TASK STATEMENT — Copy each line of the entries beneath that contains the word "Silkscreen".

Stored data entries

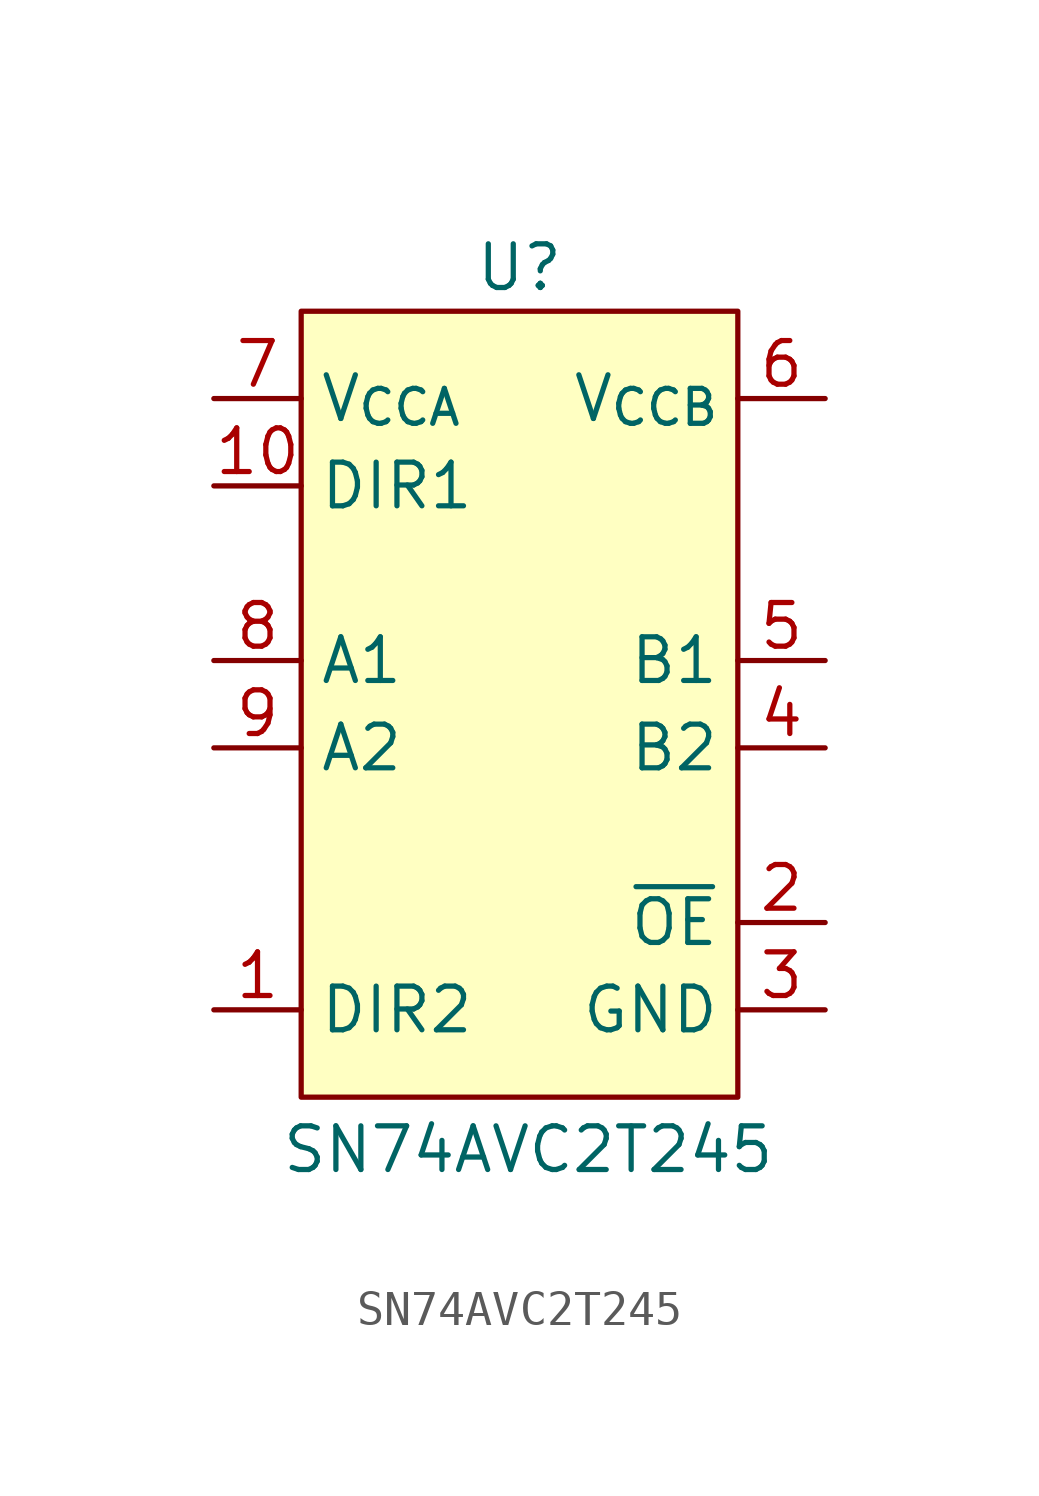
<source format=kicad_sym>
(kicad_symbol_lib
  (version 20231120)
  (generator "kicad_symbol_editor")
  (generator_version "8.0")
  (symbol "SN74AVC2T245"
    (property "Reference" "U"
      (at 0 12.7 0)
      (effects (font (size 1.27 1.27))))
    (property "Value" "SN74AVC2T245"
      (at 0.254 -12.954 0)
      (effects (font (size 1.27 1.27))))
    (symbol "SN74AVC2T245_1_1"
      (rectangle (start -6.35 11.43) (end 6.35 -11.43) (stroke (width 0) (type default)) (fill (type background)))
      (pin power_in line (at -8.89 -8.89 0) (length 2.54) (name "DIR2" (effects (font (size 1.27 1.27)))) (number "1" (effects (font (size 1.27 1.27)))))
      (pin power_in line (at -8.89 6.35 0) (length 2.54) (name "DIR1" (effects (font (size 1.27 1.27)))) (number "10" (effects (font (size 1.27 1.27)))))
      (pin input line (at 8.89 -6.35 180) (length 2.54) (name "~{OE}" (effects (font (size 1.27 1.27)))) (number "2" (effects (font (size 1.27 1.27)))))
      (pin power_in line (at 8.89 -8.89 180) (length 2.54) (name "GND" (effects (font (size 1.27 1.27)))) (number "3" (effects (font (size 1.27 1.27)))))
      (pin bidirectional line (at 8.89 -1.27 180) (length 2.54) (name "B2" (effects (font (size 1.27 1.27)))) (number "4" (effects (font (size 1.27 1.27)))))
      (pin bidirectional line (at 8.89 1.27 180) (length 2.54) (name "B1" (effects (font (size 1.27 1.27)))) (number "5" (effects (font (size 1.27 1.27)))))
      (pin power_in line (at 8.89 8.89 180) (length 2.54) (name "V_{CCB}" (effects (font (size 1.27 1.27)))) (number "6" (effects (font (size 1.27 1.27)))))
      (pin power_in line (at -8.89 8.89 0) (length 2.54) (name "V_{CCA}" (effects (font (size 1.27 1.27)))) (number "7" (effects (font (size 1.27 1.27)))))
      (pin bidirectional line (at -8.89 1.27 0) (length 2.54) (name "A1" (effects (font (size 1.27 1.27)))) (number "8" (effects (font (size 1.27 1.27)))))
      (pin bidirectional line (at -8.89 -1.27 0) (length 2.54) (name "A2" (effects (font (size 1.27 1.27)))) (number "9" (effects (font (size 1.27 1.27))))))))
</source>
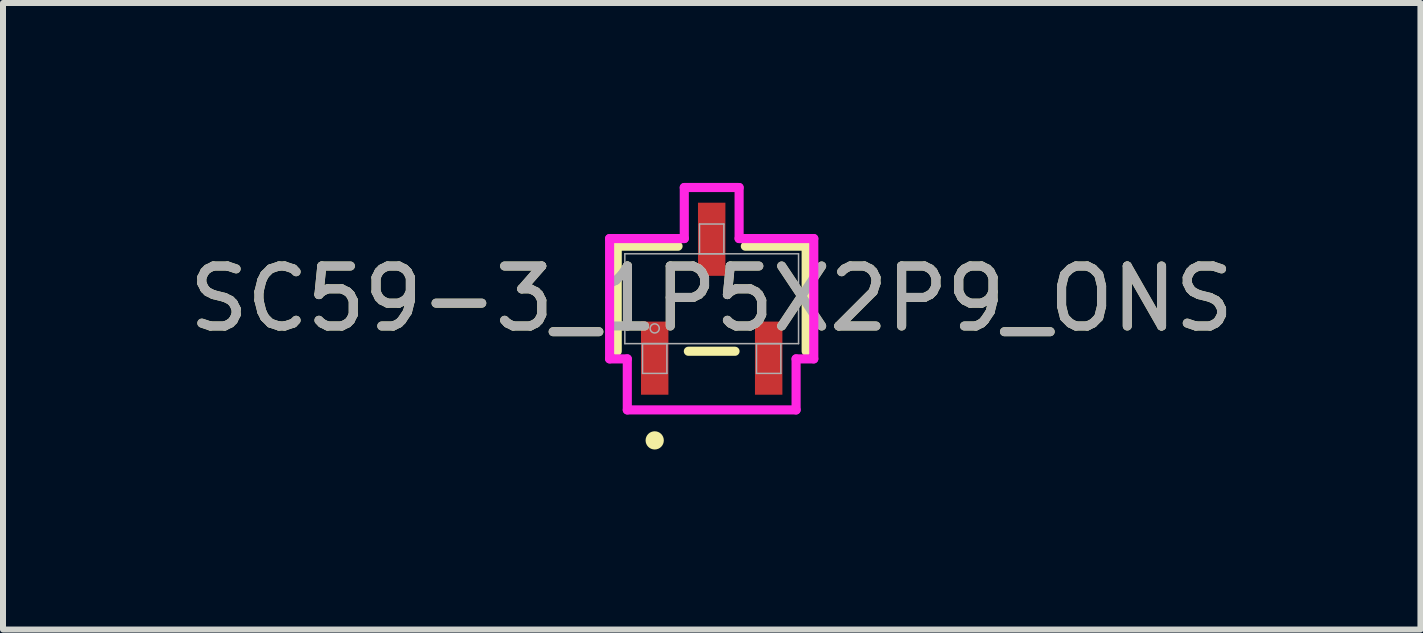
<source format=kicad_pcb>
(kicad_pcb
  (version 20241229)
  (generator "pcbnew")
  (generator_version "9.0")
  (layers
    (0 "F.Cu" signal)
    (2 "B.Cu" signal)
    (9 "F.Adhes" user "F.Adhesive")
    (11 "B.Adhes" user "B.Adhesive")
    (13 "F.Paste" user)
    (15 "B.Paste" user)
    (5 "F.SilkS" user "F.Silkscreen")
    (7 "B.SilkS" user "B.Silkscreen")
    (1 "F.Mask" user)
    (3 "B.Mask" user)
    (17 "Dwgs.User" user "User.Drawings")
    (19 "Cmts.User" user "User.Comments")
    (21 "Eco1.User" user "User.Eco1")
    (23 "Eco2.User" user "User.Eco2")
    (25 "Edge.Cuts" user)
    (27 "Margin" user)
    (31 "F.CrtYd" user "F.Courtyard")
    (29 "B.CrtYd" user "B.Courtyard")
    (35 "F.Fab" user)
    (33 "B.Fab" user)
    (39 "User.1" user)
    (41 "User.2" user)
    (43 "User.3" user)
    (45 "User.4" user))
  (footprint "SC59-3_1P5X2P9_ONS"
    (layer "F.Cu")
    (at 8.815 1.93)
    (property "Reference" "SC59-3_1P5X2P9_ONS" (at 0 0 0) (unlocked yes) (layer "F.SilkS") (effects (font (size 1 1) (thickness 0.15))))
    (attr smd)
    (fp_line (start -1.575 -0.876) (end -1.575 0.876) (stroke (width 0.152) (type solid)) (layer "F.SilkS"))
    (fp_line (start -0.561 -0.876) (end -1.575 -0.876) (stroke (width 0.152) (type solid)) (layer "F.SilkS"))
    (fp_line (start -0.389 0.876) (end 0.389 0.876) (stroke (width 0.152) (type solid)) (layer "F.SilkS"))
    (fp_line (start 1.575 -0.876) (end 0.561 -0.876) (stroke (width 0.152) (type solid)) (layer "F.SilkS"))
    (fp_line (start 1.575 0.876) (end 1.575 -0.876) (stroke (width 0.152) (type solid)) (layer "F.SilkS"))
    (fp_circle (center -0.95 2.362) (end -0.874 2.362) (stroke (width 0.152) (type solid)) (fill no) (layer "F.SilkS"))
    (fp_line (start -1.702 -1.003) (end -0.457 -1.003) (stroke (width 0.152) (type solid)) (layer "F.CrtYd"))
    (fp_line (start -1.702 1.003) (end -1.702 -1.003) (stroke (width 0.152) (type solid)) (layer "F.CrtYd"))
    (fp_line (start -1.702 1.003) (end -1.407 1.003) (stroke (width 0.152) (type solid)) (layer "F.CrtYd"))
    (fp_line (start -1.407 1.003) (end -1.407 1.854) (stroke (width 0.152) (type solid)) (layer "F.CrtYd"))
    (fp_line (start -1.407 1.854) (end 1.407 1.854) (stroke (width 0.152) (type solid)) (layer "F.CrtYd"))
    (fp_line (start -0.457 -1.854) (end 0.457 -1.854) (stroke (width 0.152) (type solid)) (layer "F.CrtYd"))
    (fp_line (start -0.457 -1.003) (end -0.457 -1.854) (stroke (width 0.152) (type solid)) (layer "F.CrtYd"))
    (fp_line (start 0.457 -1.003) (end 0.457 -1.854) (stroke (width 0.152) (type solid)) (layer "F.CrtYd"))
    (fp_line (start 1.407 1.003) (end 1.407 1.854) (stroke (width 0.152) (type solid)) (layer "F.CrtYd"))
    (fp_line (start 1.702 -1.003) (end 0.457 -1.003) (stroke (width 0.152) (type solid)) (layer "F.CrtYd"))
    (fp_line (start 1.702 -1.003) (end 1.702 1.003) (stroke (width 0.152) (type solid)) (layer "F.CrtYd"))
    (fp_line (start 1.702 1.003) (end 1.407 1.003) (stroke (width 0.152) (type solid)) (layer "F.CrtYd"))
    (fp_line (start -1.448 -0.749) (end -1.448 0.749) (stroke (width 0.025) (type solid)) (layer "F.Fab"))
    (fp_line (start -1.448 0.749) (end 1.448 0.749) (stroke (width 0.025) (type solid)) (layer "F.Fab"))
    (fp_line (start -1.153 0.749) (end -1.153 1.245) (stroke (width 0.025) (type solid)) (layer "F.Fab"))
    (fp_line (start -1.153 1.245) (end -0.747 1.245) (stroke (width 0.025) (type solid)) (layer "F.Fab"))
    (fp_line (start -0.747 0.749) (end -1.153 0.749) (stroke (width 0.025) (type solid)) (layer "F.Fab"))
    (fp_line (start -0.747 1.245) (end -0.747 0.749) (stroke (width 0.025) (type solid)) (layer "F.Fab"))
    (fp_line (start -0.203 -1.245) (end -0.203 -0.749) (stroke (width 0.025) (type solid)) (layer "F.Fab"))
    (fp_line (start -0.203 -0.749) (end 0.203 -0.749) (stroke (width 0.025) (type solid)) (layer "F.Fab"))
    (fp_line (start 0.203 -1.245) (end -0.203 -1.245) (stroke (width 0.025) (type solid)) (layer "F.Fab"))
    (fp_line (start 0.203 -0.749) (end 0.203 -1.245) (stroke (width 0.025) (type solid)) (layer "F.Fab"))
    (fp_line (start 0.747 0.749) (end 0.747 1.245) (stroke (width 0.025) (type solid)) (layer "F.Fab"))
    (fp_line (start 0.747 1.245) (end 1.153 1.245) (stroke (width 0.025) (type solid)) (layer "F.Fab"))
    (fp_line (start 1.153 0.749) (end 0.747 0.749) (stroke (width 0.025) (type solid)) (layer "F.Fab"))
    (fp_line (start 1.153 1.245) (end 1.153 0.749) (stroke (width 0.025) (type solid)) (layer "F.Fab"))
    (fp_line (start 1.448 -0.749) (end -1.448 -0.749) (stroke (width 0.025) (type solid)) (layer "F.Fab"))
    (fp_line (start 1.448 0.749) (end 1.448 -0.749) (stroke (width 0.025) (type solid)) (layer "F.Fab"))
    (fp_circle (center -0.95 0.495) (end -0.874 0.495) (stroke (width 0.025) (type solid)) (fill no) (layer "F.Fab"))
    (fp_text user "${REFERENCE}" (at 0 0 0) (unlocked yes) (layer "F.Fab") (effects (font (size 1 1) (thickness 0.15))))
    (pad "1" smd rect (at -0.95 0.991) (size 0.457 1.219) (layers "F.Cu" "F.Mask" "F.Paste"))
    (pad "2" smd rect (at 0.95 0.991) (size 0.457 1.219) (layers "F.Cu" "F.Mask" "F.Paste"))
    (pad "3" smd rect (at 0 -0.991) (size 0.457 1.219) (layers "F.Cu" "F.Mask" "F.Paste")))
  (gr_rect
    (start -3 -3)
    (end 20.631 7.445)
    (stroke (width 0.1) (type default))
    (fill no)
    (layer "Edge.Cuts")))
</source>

FINAL ANSWER —
    (5 "F.SilkS" user "F.Silkscreen")
    (7 "B.SilkS" user "B.Silkscreen")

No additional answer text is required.